Mom looks tired when she comes that first Sunday afternoon during visiting hours, which is really just a visiting half hour because that’s all we’re allowed. She’s already there waiting when the guard brings me in. I keep my head down as I take my seat, hoping that my hair mostly covers my face for now. We sit in facing cubicles separated by a Plexiglas divider that runs from the floor to the ceiling and have to talk on telephones though we’re only inches apart. I put my hand on one side of the Plexiglas, and she puts hers on the other. I can’t feel her, of course. It’s just as close as we can get to touching. She starts off smiling, but a look of horror takes over when I raise my head and push back my hair.

She skips the preliminaries. “What happened?”

I touch my nose and imagine what she sees: the swelling, the bruises, the black eyes.

“Nothing,” I say. “We were playing basketball and it got a little rough. I’m OK. It looks worse than it is.”

“Tell me the truth.”

“I am telling the truth,” I say. “I tried to drive the lane when I should have passed off and got sandwiched between two girls. It happens. Really, Mom, there’s nothing to worry about. Everything’s fine. I’m fine. Like I told you.”
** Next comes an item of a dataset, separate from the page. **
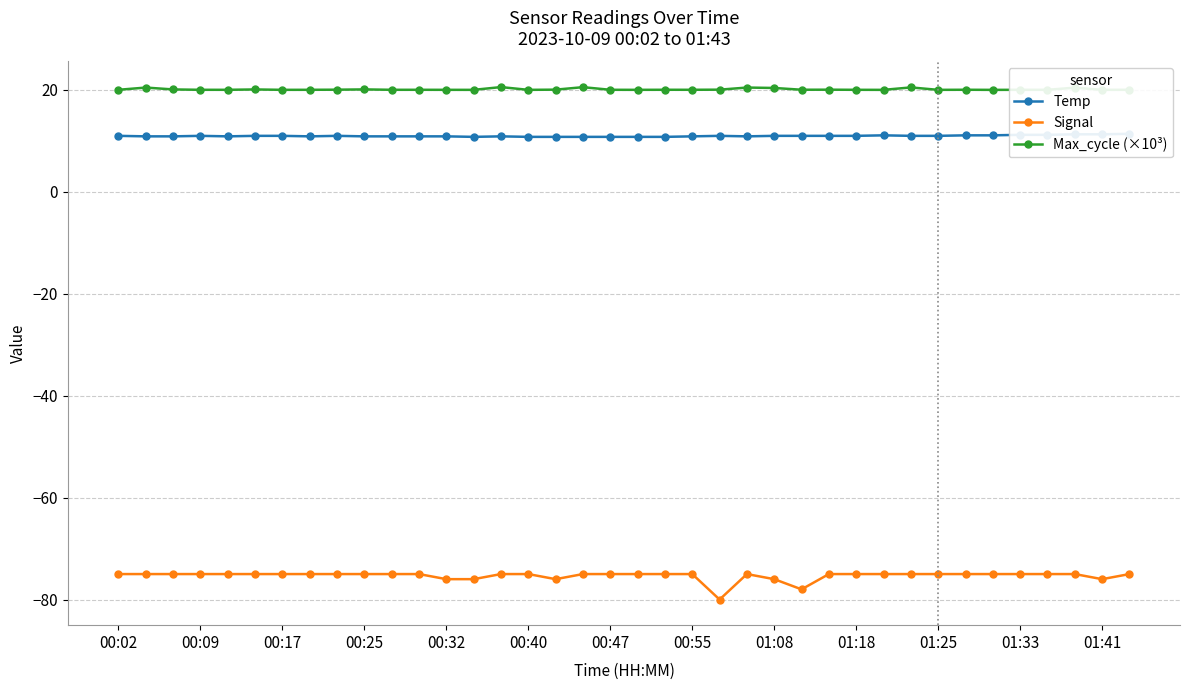

What is the highest value of the Signal series?

-75.0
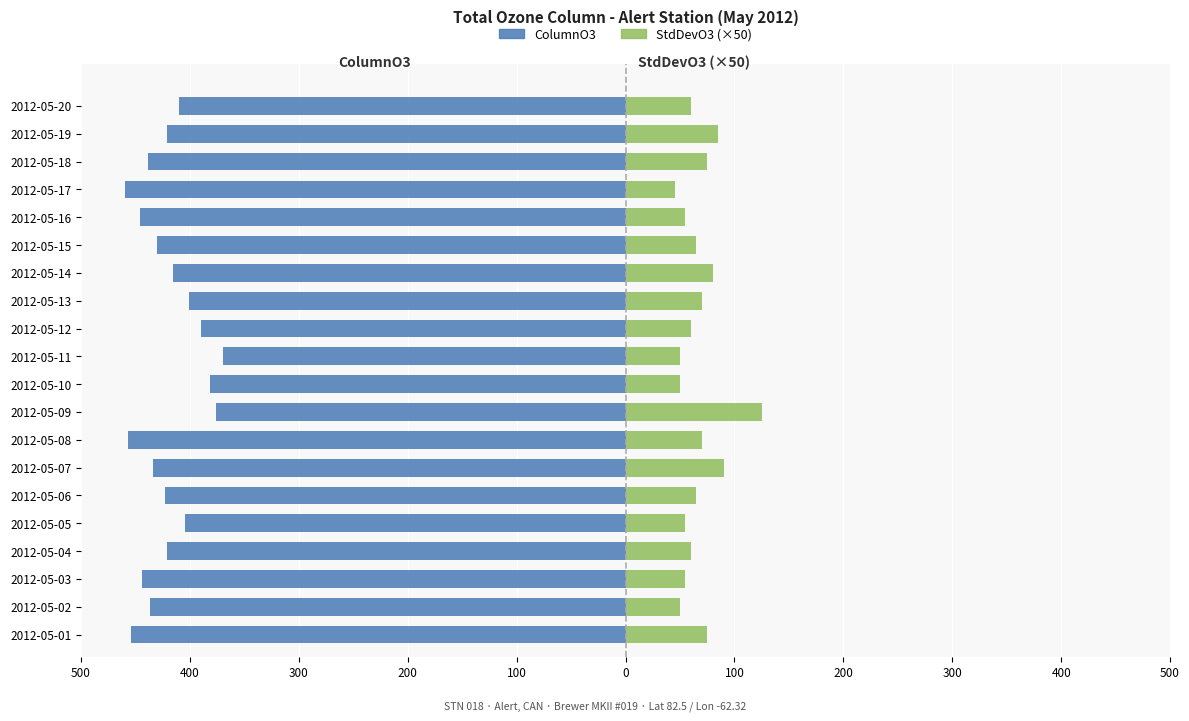

What is the difference between the second highest and second lowest values in the ColumnO3 series?

80.8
“You didn’t tell me about this. We just talked on the phone two nights ago.”

I take the phone away from my ear and tap myself on the forehead with the receiver. “I’m sorry,” I say when I bring it back down. “You were at bingo. I didn’t want to bother you about it. So how are things, anyway?” I ask, trying to change the subject. “What about Carla and Lulu? Why didn’t Carla come?”

Mom doesn’t answer. “Turn your face to the side,” she says, and I do. “Now the other way,” she says, and I do that, too.

“Is it broken?” she asks.

“No,” I lie. “Just sore.”

“What about the black eyes?”

“The nurse said that’s just the way the bruising spreads. I didn’t get attacked or anything. It was an accident. Honest.”

“Well,” she says, “I’m going to speak to whoever’s in charge.”

“No, Mom,” I say. “Don’t do that. I don’t want to call any attention to myself in here. You’re supposed to just keep your head down and do what you’re told to do. Please. Don’t make a big deal out of this.”

Mom still fumes. I lie some more and tell her the nurse came down and checked up on me several times after it happened, and the guards did, too. That seems to placate her, and she finally gets around to filling me in on Carla and Lulu, though there isn’t much to tell. Carla says she’s gone to AA again. She says she put in a couple of job applications and got the community-college spring catalog. I want to believe in Carla, but figure there’s only about a fifty-fifty chance that what she told Mom is true. But maybe part of it is.